To determine whether PBI/APBI is equivalent to or better than conventional or hypo-fractionated WBRT after breast-conserving therapy for early-stage breast cancer.
We searched the Cochrane Breast Cancer Group Specialized Register (4 May 2015), the Cochrane Central Register of Controlled Trials (CENTRAL) (2015, Issue 5), MEDLINE (January 1966 to 4 May 2015), EMBASE (1980 to 4 May 2015), CINAHL (4 May 2015) and Current Contents (4 May 2015). We searched the International Standard Randomised Controlled Trial Number Register (5 May 2015), the World Health Organization's International Clinical Trials Registry Platform (4 May 2015) and ClinicalTrials.gov (17 June 2015). We searched for grey literature: OpenGrey (17 June 2015), reference lists of articles, several conference proceedings and published abstracts, and applied no language restrictions.
Randomized controlled trials (RCTs) without confounding, that evaluated conservative surgery plus PBI/APBI versus conservative surgery plus WBRT. Published and unpublished trials were eligible.
Two review authors (BH and ML) performed data extraction and used Cochrane's 'Risk of bias' tool, and resolved any disagreements through discussion. We entered data into Review Manager 5 for analysis.
We included seven RCTs and studied 7586 women of the 8955 enrolled.
Local recurrence-free survival appeared worse for women receiving PBI/APBI compared to WBRT (hazard ratio (HR) 1.62, 95% confidence interval (CI) 1.11 to 2.35; six studies, 6820 participants, low-quality evidence). Cosmesis (physician-reported) appeared worse with PBI/APBI (odds ratio (OR) 1.51, 95% CI 1.17 to 1.95, five studies, 1720 participants, low-quality evidence). Overall survival did not differ with PBI/APBI (HR 0.90, 95% CI 0.74 to 1.09, five studies, 6718 participants, high-quality evidence).
Late radiation toxicity (subcutaneous fibrosis) appeared worse with PBI/APBI (OR 6.58, 95% CI 3.08 to 14.06, one study, 766 participants, moderate-quality evidence). Acute skin toxicity appeared reduced with PBI/APBI (OR 0.04, 95% CI 0.02 to 0.09, two studies, 608 participants). Telangiectasia (OR 26.56, 95% CI 3.59 to 196.51, 1 study, 766 participants) and radiological fat necrosis (OR 1.58, 95% CI 1.02 to 2.43, three studies, 1319 participants) appeared worse with PBI/APBI. Late skin toxicity (OR 0.21, 95% CI 0.01 to 4.39, two studies, 608 participants) and breast pain (OR 2.17, 95% CI 0.56 to 8.44, one study, 766 participants) appeared not to differ with PBI/APBI.
'Elsewhere primaries' (new primaries in the ipsilateral breast) appeared more frequent with PBI/APBI (OR 3.97, 95% CI 1.51 to 10.41, three studies, 3009 participants).
We found no clear evidence of a difference for the comparison of PBI/APBI with WBRT for the outcomes of: cause-specific survival (HR 1.08, 95% CI 0.73 to 1.58, five studies, 6718 participants, moderate-quality evidence), distant metastasis-free survival (HR 0.94, 95% CI 0.65 to 1.37, four studies, 3267 participants, moderate-quality evidence), relapse-free survival (HR 1.36, 95% CI 0.88 to 2.09, three studies, 3811 participants), loco-regional recurrence-free survival (HR 1.80, 95% CI 1.00 to 3.25, two studies, 3553 participants) or mastectomy rates (OR 1.20, 95% CI 0.77 to 1.87, three studies, 4817 participants, low-quality evidence). Compliance was met: more than 90% of the women in all studies received the RT they were assigned to receive. We found no data for the outcomes of costs, quality of life or consumer preference.

Source data
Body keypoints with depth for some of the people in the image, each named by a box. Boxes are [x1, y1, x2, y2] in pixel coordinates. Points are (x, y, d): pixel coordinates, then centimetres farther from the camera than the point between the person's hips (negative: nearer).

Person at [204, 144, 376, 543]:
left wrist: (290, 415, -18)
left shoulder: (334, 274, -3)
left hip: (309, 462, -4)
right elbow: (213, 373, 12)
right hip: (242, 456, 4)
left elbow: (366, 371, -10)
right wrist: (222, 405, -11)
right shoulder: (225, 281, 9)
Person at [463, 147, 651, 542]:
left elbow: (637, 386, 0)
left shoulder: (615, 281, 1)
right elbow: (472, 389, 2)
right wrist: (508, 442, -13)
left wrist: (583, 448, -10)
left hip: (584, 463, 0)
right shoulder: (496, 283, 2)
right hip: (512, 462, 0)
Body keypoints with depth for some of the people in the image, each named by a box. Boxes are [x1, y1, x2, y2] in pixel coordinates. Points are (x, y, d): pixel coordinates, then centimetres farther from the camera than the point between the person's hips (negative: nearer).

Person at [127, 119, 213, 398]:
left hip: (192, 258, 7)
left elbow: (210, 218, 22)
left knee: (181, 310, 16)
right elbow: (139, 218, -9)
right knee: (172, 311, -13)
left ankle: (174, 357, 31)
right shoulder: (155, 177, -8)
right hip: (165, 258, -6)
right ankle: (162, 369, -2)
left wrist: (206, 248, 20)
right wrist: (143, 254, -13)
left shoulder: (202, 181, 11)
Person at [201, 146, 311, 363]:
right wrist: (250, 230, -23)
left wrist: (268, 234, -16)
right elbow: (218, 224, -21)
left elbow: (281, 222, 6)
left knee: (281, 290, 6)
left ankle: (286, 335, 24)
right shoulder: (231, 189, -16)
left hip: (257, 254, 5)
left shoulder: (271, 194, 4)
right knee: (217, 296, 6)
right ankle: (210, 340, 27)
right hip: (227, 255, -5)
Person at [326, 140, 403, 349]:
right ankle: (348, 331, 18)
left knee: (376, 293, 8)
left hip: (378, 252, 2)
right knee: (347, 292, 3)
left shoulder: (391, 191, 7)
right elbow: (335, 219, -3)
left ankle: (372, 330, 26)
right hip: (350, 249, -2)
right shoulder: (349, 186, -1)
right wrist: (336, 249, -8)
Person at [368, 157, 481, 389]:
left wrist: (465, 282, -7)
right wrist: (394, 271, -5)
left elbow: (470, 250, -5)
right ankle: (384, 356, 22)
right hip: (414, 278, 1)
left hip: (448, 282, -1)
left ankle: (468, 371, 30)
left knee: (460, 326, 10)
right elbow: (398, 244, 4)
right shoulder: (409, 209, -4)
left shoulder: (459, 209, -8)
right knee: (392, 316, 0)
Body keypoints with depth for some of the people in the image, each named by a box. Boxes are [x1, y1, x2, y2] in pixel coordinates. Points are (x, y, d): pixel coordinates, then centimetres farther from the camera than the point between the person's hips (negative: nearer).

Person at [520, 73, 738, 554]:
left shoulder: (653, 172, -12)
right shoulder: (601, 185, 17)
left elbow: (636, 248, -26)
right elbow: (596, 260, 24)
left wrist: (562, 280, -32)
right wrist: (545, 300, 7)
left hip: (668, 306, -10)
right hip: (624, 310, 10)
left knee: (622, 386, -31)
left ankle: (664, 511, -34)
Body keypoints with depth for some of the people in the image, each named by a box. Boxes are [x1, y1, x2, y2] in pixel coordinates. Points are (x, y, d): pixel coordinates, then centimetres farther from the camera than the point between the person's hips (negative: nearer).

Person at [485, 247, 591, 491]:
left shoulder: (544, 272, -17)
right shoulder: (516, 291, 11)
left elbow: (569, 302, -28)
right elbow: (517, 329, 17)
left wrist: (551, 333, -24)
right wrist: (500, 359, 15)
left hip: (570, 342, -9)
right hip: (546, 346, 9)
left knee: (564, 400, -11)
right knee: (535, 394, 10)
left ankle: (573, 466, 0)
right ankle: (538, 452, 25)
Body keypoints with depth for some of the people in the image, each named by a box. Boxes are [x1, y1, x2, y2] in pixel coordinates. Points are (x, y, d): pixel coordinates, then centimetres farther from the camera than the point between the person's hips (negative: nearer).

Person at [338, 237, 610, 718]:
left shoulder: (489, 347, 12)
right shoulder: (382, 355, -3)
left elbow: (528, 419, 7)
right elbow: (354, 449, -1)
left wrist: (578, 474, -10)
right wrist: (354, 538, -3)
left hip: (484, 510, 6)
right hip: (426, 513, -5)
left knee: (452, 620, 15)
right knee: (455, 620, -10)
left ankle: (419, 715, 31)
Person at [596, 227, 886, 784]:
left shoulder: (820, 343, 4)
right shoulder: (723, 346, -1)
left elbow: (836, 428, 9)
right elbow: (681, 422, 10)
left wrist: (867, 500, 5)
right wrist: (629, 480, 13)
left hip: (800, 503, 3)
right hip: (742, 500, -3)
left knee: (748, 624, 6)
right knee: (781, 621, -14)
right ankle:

DIRECTIONS FOR THIS TASK >> From the summary of the breast radiotherapy review, extract the passage that begins with "Late radiation toxicity" and runs through "studies, 3009 participants).".

ANSWER FOR THIS EXERCISE >>
Late radiation toxicity (subcutaneous fibrosis) appeared worse with PBI/APBI (OR 6.58, 95% CI 3.08 to 14.06, one study, 766 participants, moderate-quality evidence). Acute skin toxicity appeared reduced with PBI/APBI (OR 0.04, 95% CI 0.02 to 0.09, two studies, 608 participants). Telangiectasia (OR 26.56, 95% CI 3.59 to 196.51, 1 study, 766 participants) and radiological fat necrosis (OR 1.58, 95% CI 1.02 to 2.43, three studies, 1319 participants) appeared worse with PBI/APBI. Late skin toxicity (OR 0.21, 95% CI 0.01 to 4.39, two studies, 608 participants) and breast pain (OR 2.17, 95% CI 0.56 to 8.44, one study, 766 participants) appeared not to differ with PBI/APBI.
'Elsewhere primaries' (new primaries in the ipsilateral breast) appeared more frequent with PBI/APBI (OR 3.97, 95% CI 1.51 to 10.41, three studies, 3009 participants).